I could only recite all the clichés known to mom, and you've probably already heard them: I want her to be happy. I want her to have integrity. I want her to be kind and loving and generous. I want her to use her mind and never let people with ill-intent screw with it.
One of the most difficult things to explain to a four-year-old (or even a forty-year-old for that matter) is the question: "Why don't they like me?”
It’s in my explanation that I hear my own mother's voice waft out of my throat: "Honey, they just don't know you. If they got a chance to know you they'd like you.”
And it is in her reply that my own voice echoes back: "No, mom. I don't think they would."

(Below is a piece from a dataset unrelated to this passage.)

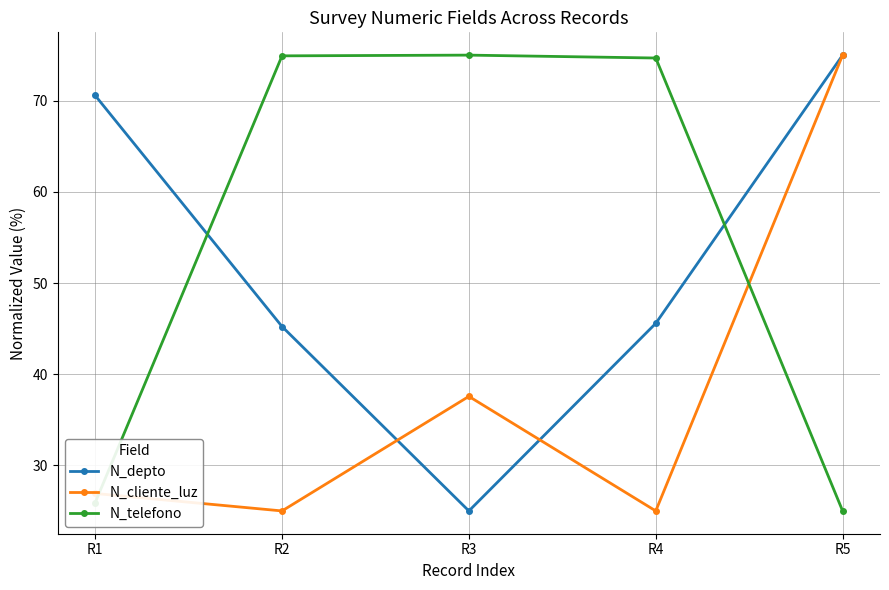

At which label does N_cliente_luz reach its peak?

R5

It breaks a mother’s heart to watch her child run from one group of children to the next, hoping to be included in their games, and finding only quizzical faces and flying hair as the bodies attached run in an opposite direction.
“Why won't they play with me?” she asks before breaking down in tears.
I know it's because kids are like that. Even she can be like that. They can’t hide their bewilderment nor can they veil their reactions. They haven't the means of deception using polite smiles and fingers crossed behind their backs ... not just yet anyway.
So there we are she and I, sitting hip to hip, rocking on the hillside. I have no words of wisdom. I have no advice other than to tell her to persevere.
I know she doesn't want to just run with the gangs of youngsters that flock from hill to hill. She doesn't want to just be in their general vicinity. She wants to lead them and influence their play. She's got big ideas, this little boss lady of mine.
She’s also got alternate plans.
"Maybe if I play with my play picnic food someone will come up and want to play with it, too,” she says, her excitement returned.
But as the minutes go by in our staged picnic of wooden meats, fish, cheeses and vegetables, no one was enticed.
"I know! I'll get my stickers and hand them out. Maybe then they'll play with me."
I pull the sheets of colorful stars from my bag and she makes another run toward the children. She wordlessly holds out her offering. Some of the kids come closer. Some of the younger ones, prompted by their mothers, wordlessly accept. Others just say "No, I don't want any stickers."
In the end this becomes a game she plays with herself. She no longer needs the children. She only needs the stickers.
“I have to find more people. I have to make sure EVERYONE gets a sticker!" she tells me. And then she's gone. I catch a glimpse of her teal shirt, which, from a distance, looks perfectly free of the cherry-ice stains and ground-in dirt I know from several washes now are permanent.
She is milling about the clusters of adults sipping wine from glasses and waiting for the line at the buffet to draw inward. She is asking them if they'd like to choose a sticker.
Most oblige. Who can say no to a little girl bestowing self adhesive gifts?
Finally, she meets the only girls at the party willing to play her games: A trio of bluegrass singers hired to entertain - Those Darlins.
And they were. Darling.
From their patch of grass in front of the performance space, the singers and their friends accepted her stickers. They played with her picnic foods and juggled for her. They danced with her and played word games. They played and hide ‘n seek, and made sure to find her.
When it was time for their show to go on, Ittybit danced in the front row. They dedicated a song to their biggest (and littlest) fan. She was walking on air.
And she took every opportunity - every lull in the performance - to hug each one of them around the knees (often encircling their guitars, too).
It's every mother's dream for her children to reach for the stars. ... And it would be mine, too. I just wish she didn't have to be so literal.
“I know it looks like play, Ittybit, but really it's work. Let's just wait until the music starts again. And we'll dance."